> Text under study:

- Opening Delimiter -

Earlier this year, some 111.5 million viewers watched as the Seattle Seahawks demolished the Denver Broncos 43 – 8, according to research company Nielson.
And that passion exists even before the Super Bowl takes place. Business Insider tells us 68,401 people turn up to every regular season game. Globally, that is easily the the largest average attendance for a sporting league.
The Super Bowl is Uncle Sam’s biggest sporting event, but for countless Americans, the real party is at home. Super Bowl Sunday is second only to Thanksgiving for food consumption in the US according to the Food Safety and Inspection Service, and the parties thrown on this special day are becoming almost as famous as the event itself.
The coin toss
Only in the country’s biggest NFL tournament could something as small as the initial coin toss become such a phenomena. This is the part where the teams – who represent the champions of the National Football Conference (NFC) and the American Football Conference (AFC) – figure out who gets to kick first and who receives. Even though the odds are essentially 50:50, and no evidence exists to suggest the team who picks correctly will take the game, the coin toss is one of the most popular bets in the Super Bowl. Then there are bets on the colour of the Gatorade dumped over the winning coach, how long the national anthem will last, and even whether or not the singer will mess up the national anthem.

- Closing Delimiter -

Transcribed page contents
- Opening Delimiter -

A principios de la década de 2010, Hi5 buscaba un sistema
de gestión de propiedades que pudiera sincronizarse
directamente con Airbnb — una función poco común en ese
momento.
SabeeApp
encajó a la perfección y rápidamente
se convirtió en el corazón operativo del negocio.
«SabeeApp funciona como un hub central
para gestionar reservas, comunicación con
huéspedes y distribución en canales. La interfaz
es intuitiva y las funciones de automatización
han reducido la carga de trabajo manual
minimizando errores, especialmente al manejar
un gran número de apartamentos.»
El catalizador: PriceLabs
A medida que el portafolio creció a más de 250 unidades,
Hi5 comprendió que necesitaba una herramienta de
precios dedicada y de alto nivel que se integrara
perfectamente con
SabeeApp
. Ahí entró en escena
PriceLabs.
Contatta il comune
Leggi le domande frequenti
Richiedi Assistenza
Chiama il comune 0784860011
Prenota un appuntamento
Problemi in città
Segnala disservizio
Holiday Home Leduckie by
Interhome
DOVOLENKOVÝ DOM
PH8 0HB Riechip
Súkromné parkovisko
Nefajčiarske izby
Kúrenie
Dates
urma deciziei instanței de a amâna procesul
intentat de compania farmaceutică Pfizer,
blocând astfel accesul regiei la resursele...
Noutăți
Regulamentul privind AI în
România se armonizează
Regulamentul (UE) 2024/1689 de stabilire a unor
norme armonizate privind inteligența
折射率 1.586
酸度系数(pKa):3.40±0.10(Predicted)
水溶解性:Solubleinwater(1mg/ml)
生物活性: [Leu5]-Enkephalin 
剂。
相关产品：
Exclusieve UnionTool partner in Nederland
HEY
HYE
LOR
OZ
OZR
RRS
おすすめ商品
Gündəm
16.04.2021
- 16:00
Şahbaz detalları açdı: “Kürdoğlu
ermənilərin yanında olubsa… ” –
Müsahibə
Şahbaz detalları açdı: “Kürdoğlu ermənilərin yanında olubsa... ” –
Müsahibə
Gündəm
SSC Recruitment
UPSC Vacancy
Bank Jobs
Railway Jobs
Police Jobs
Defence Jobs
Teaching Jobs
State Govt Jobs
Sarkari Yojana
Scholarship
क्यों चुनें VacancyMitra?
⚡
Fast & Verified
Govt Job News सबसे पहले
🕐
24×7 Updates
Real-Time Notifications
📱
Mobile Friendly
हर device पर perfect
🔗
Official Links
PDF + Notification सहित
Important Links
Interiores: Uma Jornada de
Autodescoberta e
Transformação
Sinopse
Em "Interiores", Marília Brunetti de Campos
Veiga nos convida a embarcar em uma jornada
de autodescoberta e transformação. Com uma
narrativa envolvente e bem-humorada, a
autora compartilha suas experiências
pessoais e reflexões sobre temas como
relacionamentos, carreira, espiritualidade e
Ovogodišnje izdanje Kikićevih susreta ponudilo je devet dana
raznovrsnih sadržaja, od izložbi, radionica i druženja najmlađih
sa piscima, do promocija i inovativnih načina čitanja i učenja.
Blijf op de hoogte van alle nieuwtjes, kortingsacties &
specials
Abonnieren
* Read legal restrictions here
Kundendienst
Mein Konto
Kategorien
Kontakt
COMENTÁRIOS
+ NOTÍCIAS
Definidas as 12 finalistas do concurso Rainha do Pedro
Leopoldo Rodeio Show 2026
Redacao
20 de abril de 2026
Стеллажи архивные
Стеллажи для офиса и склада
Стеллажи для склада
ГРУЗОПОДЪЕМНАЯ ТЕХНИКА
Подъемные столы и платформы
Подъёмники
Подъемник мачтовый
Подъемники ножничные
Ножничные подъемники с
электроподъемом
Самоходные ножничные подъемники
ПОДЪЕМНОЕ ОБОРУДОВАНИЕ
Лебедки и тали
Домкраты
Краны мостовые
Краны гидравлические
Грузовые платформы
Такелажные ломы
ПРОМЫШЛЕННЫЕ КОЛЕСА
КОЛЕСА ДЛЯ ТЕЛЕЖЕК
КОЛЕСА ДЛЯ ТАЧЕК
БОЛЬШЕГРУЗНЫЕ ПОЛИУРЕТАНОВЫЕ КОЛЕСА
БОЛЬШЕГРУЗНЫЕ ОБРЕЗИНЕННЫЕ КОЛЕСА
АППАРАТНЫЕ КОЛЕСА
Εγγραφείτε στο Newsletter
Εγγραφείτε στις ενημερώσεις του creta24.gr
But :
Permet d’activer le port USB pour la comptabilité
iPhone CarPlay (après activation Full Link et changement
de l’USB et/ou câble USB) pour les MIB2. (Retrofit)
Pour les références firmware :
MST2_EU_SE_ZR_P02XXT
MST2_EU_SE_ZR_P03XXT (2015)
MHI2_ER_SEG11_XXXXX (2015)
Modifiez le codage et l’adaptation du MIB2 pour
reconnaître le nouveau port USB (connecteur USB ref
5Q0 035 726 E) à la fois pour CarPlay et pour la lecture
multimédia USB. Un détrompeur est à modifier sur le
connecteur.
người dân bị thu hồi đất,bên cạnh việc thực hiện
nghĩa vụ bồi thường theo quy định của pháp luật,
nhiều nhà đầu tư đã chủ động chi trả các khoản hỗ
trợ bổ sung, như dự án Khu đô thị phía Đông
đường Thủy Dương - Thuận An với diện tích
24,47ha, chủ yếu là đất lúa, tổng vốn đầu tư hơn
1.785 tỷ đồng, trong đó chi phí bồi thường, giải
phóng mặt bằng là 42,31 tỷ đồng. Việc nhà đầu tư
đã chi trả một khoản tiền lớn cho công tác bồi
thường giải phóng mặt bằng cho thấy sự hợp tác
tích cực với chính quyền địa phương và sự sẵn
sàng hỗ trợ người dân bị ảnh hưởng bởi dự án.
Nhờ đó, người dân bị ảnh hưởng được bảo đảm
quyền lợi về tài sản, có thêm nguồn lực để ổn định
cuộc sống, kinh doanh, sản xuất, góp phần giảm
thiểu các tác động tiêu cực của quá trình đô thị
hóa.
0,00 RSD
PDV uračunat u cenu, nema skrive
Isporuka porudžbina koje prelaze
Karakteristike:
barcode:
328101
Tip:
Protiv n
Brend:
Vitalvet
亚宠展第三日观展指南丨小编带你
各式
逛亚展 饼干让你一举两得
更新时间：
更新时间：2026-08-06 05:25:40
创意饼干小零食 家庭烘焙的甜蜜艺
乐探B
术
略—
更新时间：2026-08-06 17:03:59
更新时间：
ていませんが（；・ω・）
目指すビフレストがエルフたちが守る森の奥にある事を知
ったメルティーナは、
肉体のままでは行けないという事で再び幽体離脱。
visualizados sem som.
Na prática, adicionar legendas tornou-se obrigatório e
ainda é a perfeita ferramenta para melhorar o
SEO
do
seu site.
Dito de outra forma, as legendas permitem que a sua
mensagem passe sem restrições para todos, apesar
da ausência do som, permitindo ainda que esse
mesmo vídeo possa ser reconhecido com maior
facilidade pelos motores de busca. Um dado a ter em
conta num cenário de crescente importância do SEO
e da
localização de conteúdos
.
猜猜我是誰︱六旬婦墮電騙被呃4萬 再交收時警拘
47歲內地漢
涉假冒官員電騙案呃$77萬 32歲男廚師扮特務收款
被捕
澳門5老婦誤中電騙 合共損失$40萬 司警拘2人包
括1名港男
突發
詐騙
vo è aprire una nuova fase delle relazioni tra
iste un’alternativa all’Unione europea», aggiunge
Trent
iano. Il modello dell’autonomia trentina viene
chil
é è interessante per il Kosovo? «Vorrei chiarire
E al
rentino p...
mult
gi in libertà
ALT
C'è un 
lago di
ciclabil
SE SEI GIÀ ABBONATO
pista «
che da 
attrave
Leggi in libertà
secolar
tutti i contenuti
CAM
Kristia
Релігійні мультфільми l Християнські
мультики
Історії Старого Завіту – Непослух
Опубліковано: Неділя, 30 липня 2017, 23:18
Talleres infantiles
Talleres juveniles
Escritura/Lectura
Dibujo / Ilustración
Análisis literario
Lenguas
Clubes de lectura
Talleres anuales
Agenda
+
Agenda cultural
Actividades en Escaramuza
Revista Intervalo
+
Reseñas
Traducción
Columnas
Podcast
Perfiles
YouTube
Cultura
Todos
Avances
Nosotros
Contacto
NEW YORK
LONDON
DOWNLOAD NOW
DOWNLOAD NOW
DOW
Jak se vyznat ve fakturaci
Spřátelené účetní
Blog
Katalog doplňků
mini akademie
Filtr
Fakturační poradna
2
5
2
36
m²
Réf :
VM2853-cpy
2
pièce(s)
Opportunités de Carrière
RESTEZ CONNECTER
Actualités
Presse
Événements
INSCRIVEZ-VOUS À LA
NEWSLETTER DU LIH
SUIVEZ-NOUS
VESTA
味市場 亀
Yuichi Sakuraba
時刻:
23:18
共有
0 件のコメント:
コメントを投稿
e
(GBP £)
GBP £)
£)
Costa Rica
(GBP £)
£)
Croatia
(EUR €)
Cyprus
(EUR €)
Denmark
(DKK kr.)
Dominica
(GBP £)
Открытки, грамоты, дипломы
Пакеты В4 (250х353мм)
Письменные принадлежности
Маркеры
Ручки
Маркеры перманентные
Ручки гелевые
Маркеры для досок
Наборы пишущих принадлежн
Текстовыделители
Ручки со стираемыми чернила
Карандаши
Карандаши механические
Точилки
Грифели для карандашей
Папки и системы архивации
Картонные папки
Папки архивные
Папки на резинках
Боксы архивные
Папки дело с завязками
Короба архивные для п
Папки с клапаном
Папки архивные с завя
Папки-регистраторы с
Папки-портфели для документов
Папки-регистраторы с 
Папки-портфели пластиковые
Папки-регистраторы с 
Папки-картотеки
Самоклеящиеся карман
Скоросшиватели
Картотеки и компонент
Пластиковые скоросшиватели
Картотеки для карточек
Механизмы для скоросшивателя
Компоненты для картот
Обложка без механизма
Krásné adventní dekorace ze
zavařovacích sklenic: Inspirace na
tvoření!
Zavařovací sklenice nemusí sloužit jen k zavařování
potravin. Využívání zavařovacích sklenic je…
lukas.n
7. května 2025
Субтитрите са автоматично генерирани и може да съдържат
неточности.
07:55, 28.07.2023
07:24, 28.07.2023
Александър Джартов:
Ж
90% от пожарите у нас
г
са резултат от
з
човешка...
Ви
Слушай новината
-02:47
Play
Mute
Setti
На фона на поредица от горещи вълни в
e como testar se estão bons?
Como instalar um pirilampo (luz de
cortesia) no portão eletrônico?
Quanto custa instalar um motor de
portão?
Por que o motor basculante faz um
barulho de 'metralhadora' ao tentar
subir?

- Closing Delimiter -

> Assigned task 1:
Translate this sentence from the Super Bowl text into Spanish: "The Super Bowl is Uncle Sam's biggest sporting event, but for countless Americans, the real party is at home."
> Assigned task 2:
Please reproduce the transcribed page entries word for word, starting at the first line of the entries and ending at the line containing "A medida que", with both of those lines included.

> Output 1:
El Super Bowl es el mayor evento deportivo del Tío Sam, pero para innumerables estadounidenses, la verdadera fiesta está en casa.

> Output 2:
A principios de la década de 2010, Hi5 buscaba un sistema
de gestión de propiedades que pudiera sincronizarse
directamente con Airbnb — una función poco común en ese
momento.
SabeeApp
encajó a la perfección y rápidamente
se convirtió en el corazón operativo del negocio.
«SabeeApp funciona como un hub central
para gestionar reservas, comunicación con
huéspedes y distribución en canales. La interfaz
es intuitiva y las funciones de automatización
han reducido la carga de trabajo manual
minimizando errores, especialmente al manejar
un gran número de apartamentos.»
El catalizador: PriceLabs
A medida que el portafolio creció a más de 250 unidades,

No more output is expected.